— FRAGMENT —
------------------------------------------------
Athene - Akropolis versus SNFCC

Blog - 5 november 2018

 

De prachtige, in de zon schitterende witte stad lijkt zich eindeloos over de heuvels rondom de Akropolis uit te strekken. Het zijn de gebouwen waarin de 3 miljoen Atheners wonen en werken. Meestal waar te nemen door een waasje smog. Dat is een signaal: Bij terugkomst beneden in de stad valt des te meer op dat die witte stad op straatniveau niet wit is maar bijna zwart van het roet. Of, zoals in de studentenwijk Exarcheia, waar ooit het protest tegen het kolonelsregime begon, geheel met graffiti bedekt… ’The city at eye level’ lijkt hier wel een heel andere stad dan de stralende stad die vanaf de Akropolis en vanaf de Lycabettusheuvel te zien is.
------------------------------------------------
— GEGEVEN LIJST —
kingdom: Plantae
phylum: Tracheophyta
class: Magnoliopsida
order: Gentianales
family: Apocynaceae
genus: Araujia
------------------------------------------------
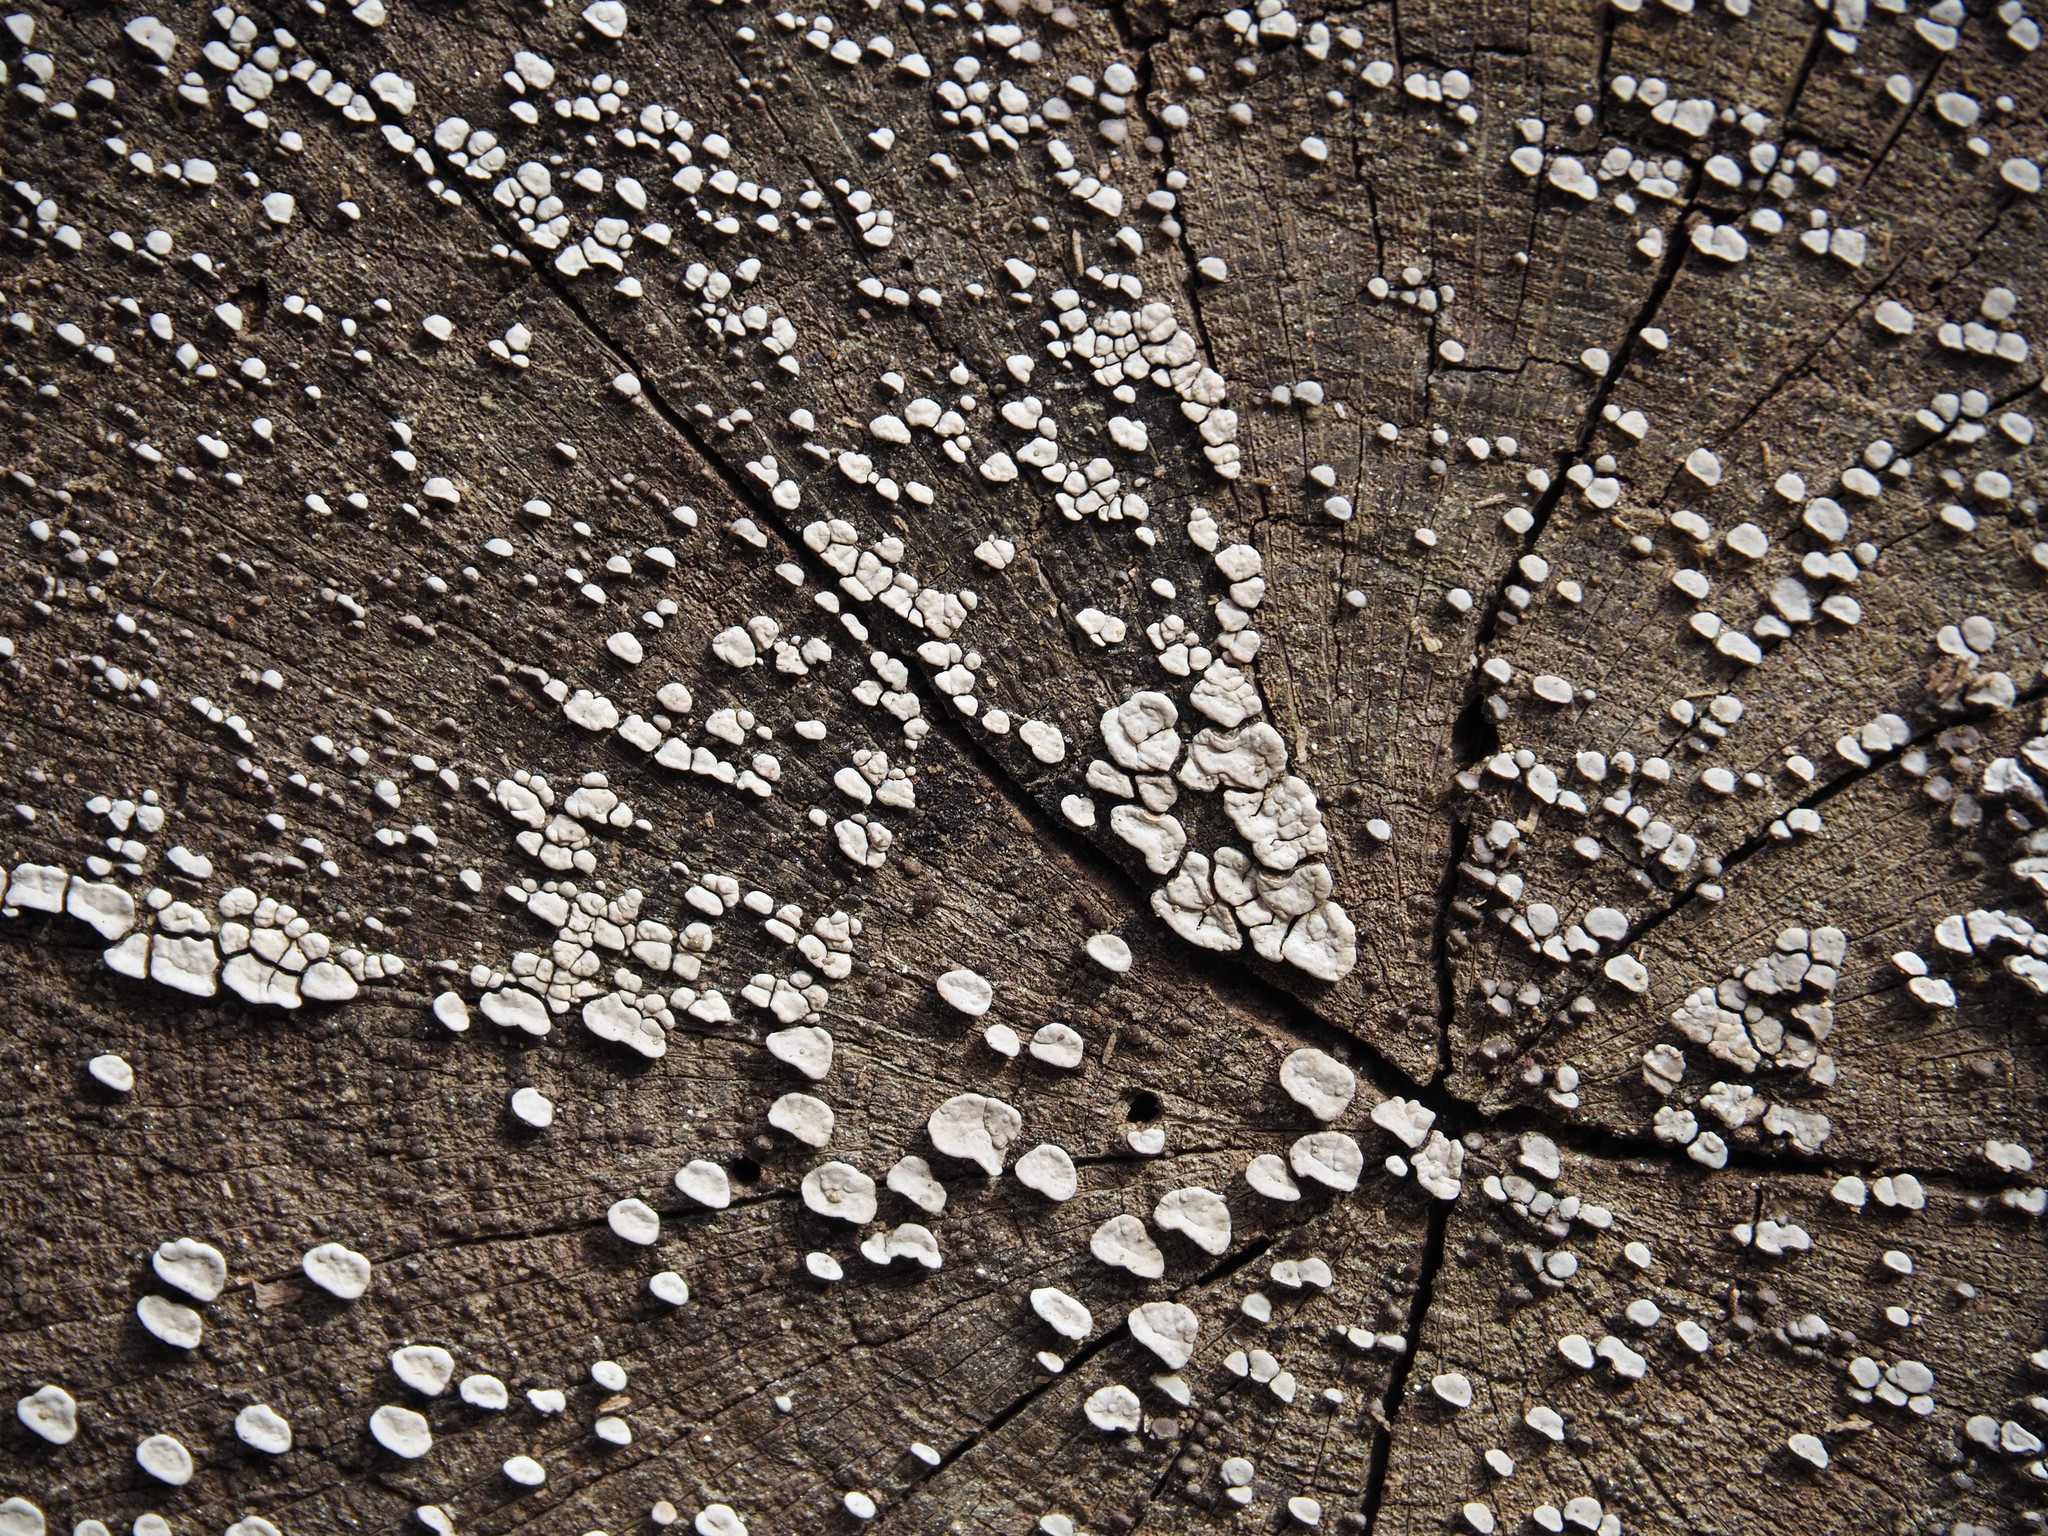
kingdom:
------------------------------------------------
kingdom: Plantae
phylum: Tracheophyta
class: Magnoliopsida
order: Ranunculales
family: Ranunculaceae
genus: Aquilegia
------------------------------------------------
— DOEL —
Ga verder met het fragment over Athene, direct na de laatste zin. De lijst is los materiaal en hoort niet bij het fragment over Athene.

— UITGEWERKTE OPGAVE —
We doen hier in Nederland ons best om de overstap te maken van vervuilende vervoermiddelen naar de fiets en elektrische auto’s, met schoorvoetend succes. In Athene is van zo’n ontwikkeling nog niets te zien. Om de vervuiling enigszins het hoofd te bieden zijn wisseldagen voor auto’s ingevoerd: een auto mag alleen op even of alleen op oneven kalenderdagen de weg op. Resultaat is dat Atheners die het zich enigszins kunnen permitteren er een auto bij gekocht hebben voor de andere dagen. Dat schiet dus niet op. Als het ons hier gaat lukken om in een jaar of 15 de diesel- en benzineauto’s ‘uit te faseren’, zit het er dik in dat onze tweedehandsjes daarna nog een decennium of twee in steden als Athene rondrijden (of Boekarest, Tblisi, Kiev). Je kunt het ook anders zeggen: Wat een uitdaging, wat een kans om in Athene de fiets te introduceren!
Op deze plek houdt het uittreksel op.